LONDON (Reuters) - Britain’s jobless rate edged up unexpectedly for the first time in nearly a year, just a week after its previously rapid fall had forced the Bank of England to stress that it was in no rush to raise interest rates.
Last week the Bank demoted the unemployment rate from its central role as a guide on how long to keep interest rates steady, after six months in which joblessness had tumbled far faster than the central bank had forecast.
But official data on Wednesday showed the rate had edged up to 7.2 percent in the three months to December from November’s four-year low of 7.1 percent, though it remains well below the third-quarter level of 7.6 percent.
This was its first rise since February 2013 and one which bucked the expectations of economists and the Bank for it to hold within a whisker of the BoE’s 7 percent threshold for its previous forward guidance.
The Bank retains its policy of not raising interest rates while unemployment remains above 7 percent, something it originally expected to be the case for three years, but it said last week it would also look at a wider range of data before making a decision to raise rates.
The Bank said these measures included whether people with jobs wanted to work more hours. It added market expectations that rates would rise in the second quarter of next year were consistent with its aim of keeping inflation near its 2 percent target.
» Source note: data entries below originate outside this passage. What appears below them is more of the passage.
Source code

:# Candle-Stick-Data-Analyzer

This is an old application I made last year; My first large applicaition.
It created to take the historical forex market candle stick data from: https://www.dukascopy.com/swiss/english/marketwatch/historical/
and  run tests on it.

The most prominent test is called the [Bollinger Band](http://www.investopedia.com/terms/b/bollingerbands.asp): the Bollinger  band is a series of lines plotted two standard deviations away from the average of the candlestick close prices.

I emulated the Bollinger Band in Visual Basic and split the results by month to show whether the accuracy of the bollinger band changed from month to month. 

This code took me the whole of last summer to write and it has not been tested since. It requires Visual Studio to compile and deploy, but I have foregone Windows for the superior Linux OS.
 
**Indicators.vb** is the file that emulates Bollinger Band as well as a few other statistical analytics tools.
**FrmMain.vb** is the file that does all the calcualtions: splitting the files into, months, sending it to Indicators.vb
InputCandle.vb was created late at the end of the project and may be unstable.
Bank of England policymaker Paul Fisher said in a radio interview after the data that he was reluctant to read too much into one number, but that it suggested the pace of labour market recovery might be slowing.
“Basically, we don’t think rates need to up until we’ve used up more of the slack that’s in the economy now. That doesn’t appear to be any time soon,” he said.
Sterling fell and British government bond prices rose to their highest in nearly two weeks after the data, as investors pushed back bets on when the Bank will raise interest rates.
“There is still plenty of spare capacity in the job market. ... (and) the first rise in interest rates still appears to be some way off,” said Samuel Tombs, UK economist at Capital Economics.
The more vague nature of current guidance means there is increased interest from economists in policymakers’ individual assessments of how much slack there is in the economy to judge when rates might start to rise.
Monetary Policy Committee member David Miles said in an interview on Monday that the 1.0-1.5 percent of GDP estimate of slack published for the first time by the Bank last week was narrower than the range of views on the MPC as a whole.
But to some economists’ surprise, minutes of the MPC’s February 5-6 meeting published on Wednesday gave no indication of policymakers’ differing views on this issue. There was also no detailed discussion or vote on forward guidance, as happened when Governor Mark Carney launched it in August.
“The debate must be going on but it is somewhat stifled in the minutes,” said BNP Paribas economist David Tinsley. “There is a sense that the minutes since the new governor have become less informative.”
But Fisher said policymakers were free to speak out, when asked if any were secretly pushing for rate rises.
“We’re very much united on the general broad outlook for the economy,” he told the BBC. “We’re very open and transparent about dissent ... and if there was any indication that people wanted to put rates up, you would see that,” he added.
Figures aside from the unemployment rate - which is subject to some monthly volatility - suggest that slack in the labour market is continuing to reduce.
The number of people in work in the fourth quarter was 193,000 higher than in the third quarter at 30.146 million, just below the record 30.150 million reached in the three months to November.
The Office for National Statistics said the number of people claiming jobless benefits - a narrower category than those deemed unemployed - fell 27,600 in January, compared with a forecast for a decline of 20,000 in a Reuters poll.
Wages in the three months to December 2013 showed their biggest rise since July, up by 1.1 percent compared with the same period in 2012.
But this is still well below inflation of around 2 percent over the period - and Capital’s Tombs said it was unlikely to rise much further - suggesting falling living standards are likely to remain a big issue in the run-up to a national election in 2015.